Students for a Democratic Society (SDS), the Port Huron Statement, 1962

excerpt from the Port Huron Statement
drafted by Students for a Democratic Society ,
at the conference in Port Huron, Michigan,
June 11-15, 1962

We would replace power rooted in possession, privilege, or circumstance by power and uniqueness rooted in love, reflectiveness, reason and creativity. As a social system we seek the establishment of a democracy of individual participation, governed by two central aims: that the individual share in those central decisions determining the quality and direction of his life; that society be organized to encourage independence in men and provide the media for their common participation.

In a participatory democracy, the political life would be based in several root principles:

that decision-making of basic social consequence be carried on by public groupings;

that politics be seen positively, as the art of collectively creating an acceptable pattern of social relations;

that politics has the function of bringing people out of isolation and into community, thus being a necessary, though not sufficient, means of finding meaning in personal life;

that the political order should serve to clarify problems in a way instrumental to their solution; it should provide outlets for the expression of personal grievance and aspiration; opposing views should be organized so as to illuminate choices and facilitate the attainment of goals; channels should be commonly available to relate men to knowledge and to power, so that private problems -- from bad recreation facilities to personal alienation -- are formulated as general issues.

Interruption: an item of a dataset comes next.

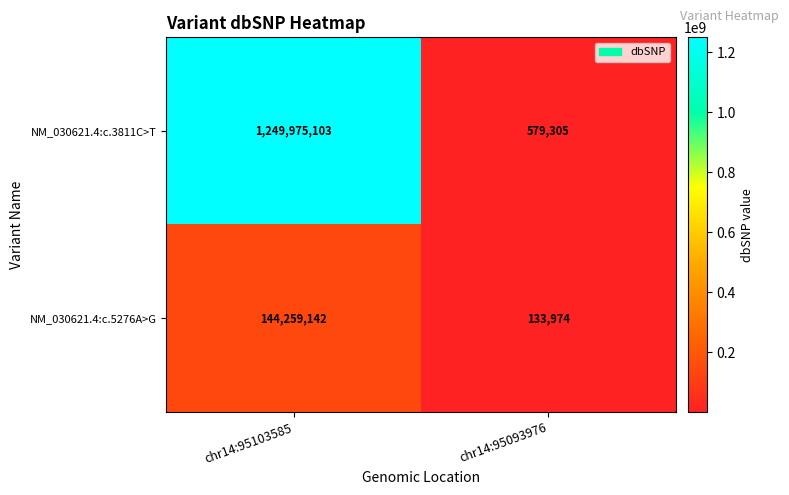

Reading left to right, list all the values displayed in this chart.

NM_030621.4:c.3811C>T: chr14:95103585=1249975103	chr14:95093976=579305
NM_030621.4:c.5276A>G: chr14:95103585=144259142	chr14:95093976=133974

The economic sphere would have as its basic principles:

that work should involve incentives worthier than money or survival. It should be educative, not stultifying; creative, not mechanical; self-directed, not manipulated, encouraging independence, a respect for others, a sense of dignity, and a willingness to accept social responsibility, since it is this experience that has crucial influence on habits, perceptions, and individual ethics;

that the economic experience is so personally decisive that the individual must share in its full determination;

that the economy itself is of such social importance that its major resources and means of production should be open to democratic participation and subject to democratic social regulation.

Like the political and economic ones, major social institutions -- cultural, educational, rehabilitative, and others -- should be generally organized with the well-being and dignity of man as the essential measure of success.